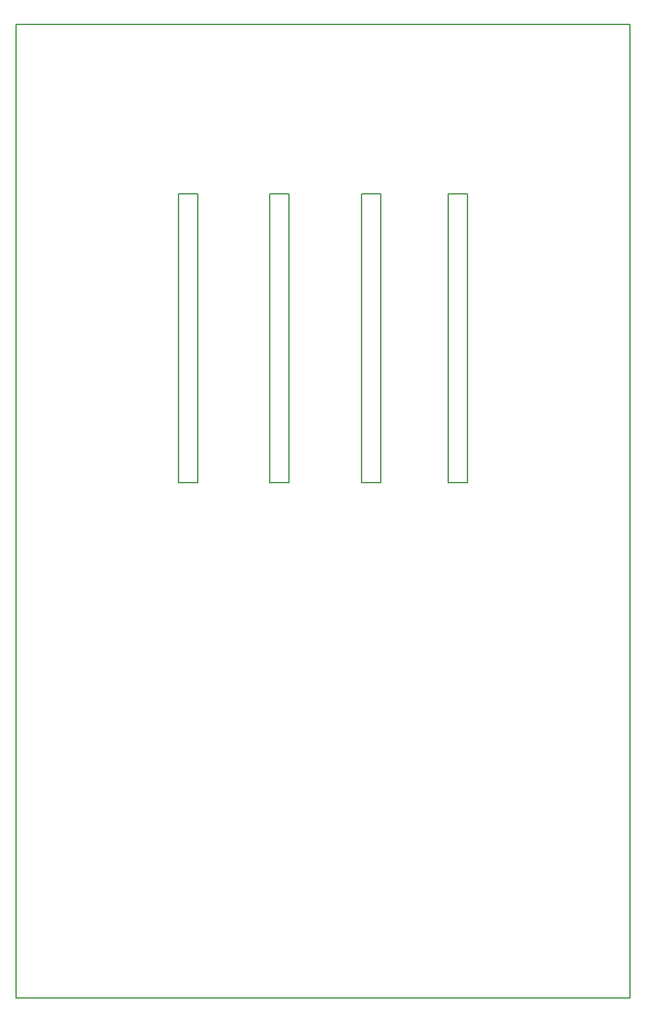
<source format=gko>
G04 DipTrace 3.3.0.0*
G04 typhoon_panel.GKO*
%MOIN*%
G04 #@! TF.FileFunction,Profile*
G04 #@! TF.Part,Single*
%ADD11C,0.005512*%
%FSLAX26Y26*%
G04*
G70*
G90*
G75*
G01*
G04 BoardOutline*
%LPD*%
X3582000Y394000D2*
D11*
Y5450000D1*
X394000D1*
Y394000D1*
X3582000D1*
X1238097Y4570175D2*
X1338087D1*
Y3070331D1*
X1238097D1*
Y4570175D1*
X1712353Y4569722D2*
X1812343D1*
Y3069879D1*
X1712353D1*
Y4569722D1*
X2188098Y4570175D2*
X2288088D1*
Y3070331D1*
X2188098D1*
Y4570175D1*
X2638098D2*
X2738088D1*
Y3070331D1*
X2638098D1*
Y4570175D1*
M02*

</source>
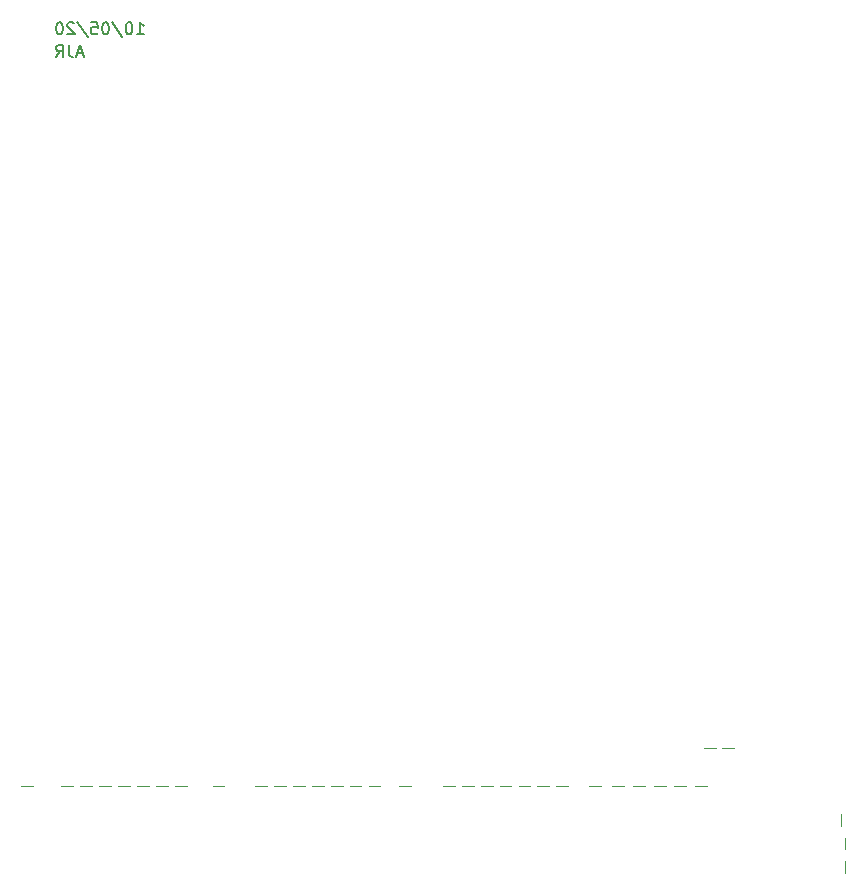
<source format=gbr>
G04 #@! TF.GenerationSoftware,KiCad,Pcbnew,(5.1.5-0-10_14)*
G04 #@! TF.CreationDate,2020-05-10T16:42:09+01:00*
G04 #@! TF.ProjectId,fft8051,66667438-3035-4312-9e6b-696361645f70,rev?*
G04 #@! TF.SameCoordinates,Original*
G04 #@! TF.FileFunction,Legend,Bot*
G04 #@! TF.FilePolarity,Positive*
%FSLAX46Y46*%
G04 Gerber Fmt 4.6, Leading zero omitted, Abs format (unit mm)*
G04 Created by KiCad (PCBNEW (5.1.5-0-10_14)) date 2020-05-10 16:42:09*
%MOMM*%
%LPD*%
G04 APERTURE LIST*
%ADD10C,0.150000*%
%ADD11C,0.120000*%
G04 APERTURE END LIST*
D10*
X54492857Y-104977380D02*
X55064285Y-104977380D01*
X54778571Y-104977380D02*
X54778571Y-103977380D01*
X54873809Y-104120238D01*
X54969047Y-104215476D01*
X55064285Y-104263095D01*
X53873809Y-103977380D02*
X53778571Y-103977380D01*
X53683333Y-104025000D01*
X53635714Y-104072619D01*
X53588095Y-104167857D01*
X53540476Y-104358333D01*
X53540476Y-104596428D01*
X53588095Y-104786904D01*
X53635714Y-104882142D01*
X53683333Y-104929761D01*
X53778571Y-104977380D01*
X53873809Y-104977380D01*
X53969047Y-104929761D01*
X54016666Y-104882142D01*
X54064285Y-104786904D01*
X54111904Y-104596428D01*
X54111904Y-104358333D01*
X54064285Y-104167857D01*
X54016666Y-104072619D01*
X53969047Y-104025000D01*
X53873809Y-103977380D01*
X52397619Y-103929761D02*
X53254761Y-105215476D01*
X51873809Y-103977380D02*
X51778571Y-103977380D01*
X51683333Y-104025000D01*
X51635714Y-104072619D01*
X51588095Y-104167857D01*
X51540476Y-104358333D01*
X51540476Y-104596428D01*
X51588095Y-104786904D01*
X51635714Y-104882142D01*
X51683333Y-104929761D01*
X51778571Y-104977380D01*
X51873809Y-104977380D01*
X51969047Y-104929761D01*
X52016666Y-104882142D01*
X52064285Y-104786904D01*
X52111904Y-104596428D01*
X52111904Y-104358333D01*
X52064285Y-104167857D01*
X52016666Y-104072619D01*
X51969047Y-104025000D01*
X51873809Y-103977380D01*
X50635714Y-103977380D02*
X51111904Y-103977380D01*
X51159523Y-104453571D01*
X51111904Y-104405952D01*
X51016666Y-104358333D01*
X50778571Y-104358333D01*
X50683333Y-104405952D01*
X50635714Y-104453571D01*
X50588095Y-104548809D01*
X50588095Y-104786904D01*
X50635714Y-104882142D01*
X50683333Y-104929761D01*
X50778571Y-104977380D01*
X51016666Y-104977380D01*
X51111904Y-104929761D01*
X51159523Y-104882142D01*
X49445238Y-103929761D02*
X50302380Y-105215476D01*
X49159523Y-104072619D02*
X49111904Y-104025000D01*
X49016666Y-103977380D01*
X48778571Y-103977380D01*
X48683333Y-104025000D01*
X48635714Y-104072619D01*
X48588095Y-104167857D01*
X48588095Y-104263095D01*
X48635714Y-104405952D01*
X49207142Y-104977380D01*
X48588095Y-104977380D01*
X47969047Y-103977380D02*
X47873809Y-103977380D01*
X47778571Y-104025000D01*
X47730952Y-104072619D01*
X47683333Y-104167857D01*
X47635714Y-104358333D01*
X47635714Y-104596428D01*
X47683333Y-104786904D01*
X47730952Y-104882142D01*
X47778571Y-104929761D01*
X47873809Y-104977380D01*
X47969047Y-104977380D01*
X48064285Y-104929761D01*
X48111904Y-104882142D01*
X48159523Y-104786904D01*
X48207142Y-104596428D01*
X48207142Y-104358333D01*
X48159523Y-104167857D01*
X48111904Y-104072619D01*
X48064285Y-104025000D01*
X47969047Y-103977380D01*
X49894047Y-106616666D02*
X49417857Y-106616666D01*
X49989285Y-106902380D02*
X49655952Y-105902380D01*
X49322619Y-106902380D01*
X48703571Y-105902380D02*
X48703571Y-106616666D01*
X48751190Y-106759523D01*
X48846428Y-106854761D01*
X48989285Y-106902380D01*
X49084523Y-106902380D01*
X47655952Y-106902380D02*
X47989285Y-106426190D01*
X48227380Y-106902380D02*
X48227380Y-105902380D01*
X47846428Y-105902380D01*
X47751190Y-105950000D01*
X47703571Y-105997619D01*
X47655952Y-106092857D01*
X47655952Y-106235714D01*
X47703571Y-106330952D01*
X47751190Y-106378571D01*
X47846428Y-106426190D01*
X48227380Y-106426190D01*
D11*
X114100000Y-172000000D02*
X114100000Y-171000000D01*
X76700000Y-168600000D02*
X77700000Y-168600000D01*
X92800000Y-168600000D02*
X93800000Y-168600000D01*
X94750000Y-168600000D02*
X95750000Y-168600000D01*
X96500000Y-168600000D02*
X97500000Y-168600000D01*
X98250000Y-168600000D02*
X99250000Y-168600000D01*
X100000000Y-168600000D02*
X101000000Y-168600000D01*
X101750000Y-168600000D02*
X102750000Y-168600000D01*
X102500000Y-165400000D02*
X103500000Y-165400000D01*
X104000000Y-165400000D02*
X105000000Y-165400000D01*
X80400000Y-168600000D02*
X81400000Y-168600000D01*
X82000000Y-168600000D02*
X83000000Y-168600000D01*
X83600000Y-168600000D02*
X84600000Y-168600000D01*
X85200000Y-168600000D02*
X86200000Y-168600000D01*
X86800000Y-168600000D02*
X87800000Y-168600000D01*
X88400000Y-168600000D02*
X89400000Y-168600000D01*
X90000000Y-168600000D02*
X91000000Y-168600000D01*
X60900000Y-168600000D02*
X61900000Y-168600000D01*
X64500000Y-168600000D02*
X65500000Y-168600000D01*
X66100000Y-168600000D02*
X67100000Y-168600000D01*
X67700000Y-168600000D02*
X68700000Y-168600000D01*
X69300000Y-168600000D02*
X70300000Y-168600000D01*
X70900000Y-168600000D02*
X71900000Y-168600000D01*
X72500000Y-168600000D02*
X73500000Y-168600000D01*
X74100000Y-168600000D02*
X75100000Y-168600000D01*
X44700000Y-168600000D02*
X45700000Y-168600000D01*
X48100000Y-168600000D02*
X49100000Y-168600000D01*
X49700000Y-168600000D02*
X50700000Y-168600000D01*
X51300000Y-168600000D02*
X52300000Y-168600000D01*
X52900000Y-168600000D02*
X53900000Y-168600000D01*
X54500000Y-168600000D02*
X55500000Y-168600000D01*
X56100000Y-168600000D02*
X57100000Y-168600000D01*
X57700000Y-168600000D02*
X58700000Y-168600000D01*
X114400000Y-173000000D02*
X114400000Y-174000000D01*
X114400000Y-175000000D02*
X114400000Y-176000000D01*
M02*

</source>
====================
**EXERCISE BRIEF:** From the records above, print exactly the lines that run from the line with "X52064285Y-104786904D01*" to the line with "X50778571Y-104977380D01*", inclusive.

**PROBLEM SOLUTION:**
X52064285Y-104786904D01*
X52111904Y-104596428D01*
X52111904Y-104358333D01*
X52064285Y-104167857D01*
X52016666Y-104072619D01*
X51969047Y-104025000D01*
X51873809Y-103977380D01*
X50635714Y-103977380D02*
X51111904Y-103977380D01*
X51159523Y-104453571D01*
X51111904Y-104405952D01*
X51016666Y-104358333D01*
X50778571Y-104358333D01*
X50683333Y-104405952D01*
X50635714Y-104453571D01*
X50588095Y-104548809D01*
X50588095Y-104786904D01*
X50635714Y-104882142D01*
X50683333Y-104929761D01*
X50778571Y-104977380D01*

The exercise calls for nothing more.